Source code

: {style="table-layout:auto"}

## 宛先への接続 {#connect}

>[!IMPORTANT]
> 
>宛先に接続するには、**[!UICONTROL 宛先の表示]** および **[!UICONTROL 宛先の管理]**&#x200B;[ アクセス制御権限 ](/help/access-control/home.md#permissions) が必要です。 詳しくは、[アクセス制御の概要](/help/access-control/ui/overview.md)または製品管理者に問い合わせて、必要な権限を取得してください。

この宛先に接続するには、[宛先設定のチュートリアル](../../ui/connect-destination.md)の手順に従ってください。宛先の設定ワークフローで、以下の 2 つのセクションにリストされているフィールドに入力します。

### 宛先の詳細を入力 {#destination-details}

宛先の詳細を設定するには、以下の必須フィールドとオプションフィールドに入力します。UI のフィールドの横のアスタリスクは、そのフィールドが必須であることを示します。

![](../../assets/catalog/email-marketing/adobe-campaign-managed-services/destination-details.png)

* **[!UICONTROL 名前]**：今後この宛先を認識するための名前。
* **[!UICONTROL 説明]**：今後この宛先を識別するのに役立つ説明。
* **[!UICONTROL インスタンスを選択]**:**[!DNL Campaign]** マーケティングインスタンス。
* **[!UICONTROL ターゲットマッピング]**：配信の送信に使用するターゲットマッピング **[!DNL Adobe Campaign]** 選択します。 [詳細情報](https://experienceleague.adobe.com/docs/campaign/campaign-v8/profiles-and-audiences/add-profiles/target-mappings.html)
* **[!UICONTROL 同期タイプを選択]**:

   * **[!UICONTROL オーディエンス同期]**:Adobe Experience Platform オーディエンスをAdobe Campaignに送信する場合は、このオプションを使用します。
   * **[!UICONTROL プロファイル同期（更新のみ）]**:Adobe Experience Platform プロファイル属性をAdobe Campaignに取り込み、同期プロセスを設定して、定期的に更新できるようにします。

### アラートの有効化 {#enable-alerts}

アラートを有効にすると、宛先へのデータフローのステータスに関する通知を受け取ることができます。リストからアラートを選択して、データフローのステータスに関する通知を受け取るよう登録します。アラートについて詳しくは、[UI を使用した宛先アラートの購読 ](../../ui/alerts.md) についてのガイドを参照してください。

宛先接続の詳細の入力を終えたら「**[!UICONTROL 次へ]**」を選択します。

___

__Exercise goal__:
Put the lines of the records into a Markdown table with the columns Row and Line, starting with the line that contains "宛先の詳細を設定するには、以" and ending with the last line of the records, both ends included. Number the rows and leave out blank lines.

__Solved exercise__:
| Row | Line |
|---|---|
| 1 | 宛先の詳細を設定するには、以下の必須フィールドとオプションフィールドに入力します。UI のフィールドの横のアスタリスクは、そのフィールドが必須であることを示します。 |
| 2 | ![](../../assets/catalog/email-marketing/adobe-campaign-managed-services/destination-details.png) |
| 3 | * **[!UICONTROL 名前]**：今後この宛先を認識するための名前。 |
| 4 | * **[!UICONTROL 説明]**：今後この宛先を識別するのに役立つ説明。 |
| 5 | * **[!UICONTROL インスタンスを選択]**:**[!DNL Campaign]** マーケティングインスタンス。 |
| 6 | * **[!UICONTROL ターゲットマッピング]**：配信の送信に使用するターゲットマッピング **[!DNL Adobe Campaign]** 選択します。 [詳細情報](https://experienceleague.adobe.com/docs/campaign/campaign-v8/profiles-and-audiences/add-profiles/target-mappings.html) |
| 7 | * **[!UICONTROL 同期タイプを選択]**: |
| 8 |    * **[!UICONTROL オーディエンス同期]**:Adobe Experience Platform オーディエンスをAdobe Campaignに送信する場合は、このオプションを使用します。 |
| 9 |    * **[!UICONTROL プロファイル同期（更新のみ）]**:Adobe Experience Platform プロファイル属性をAdobe Campaignに取り込み、同期プロセスを設定して、定期的に更新できるようにします。 |
| 10 | ### アラートの有効化 {#enable-alerts} |
| 11 | アラートを有効にすると、宛先へのデータフローのステータスに関する通知を受け取ることができます。リストからアラートを選択して、データフローのステータスに関する通知を受け取るよう登録します。アラートについて詳しくは、[UI を使用した宛先アラートの購読 ](../../ui/alerts.md) についてのガイドを参照してください。 |
| 12 | 宛先接続の詳細の入力を終えたら「**[!UICONTROL 次へ]**」を選択します。 |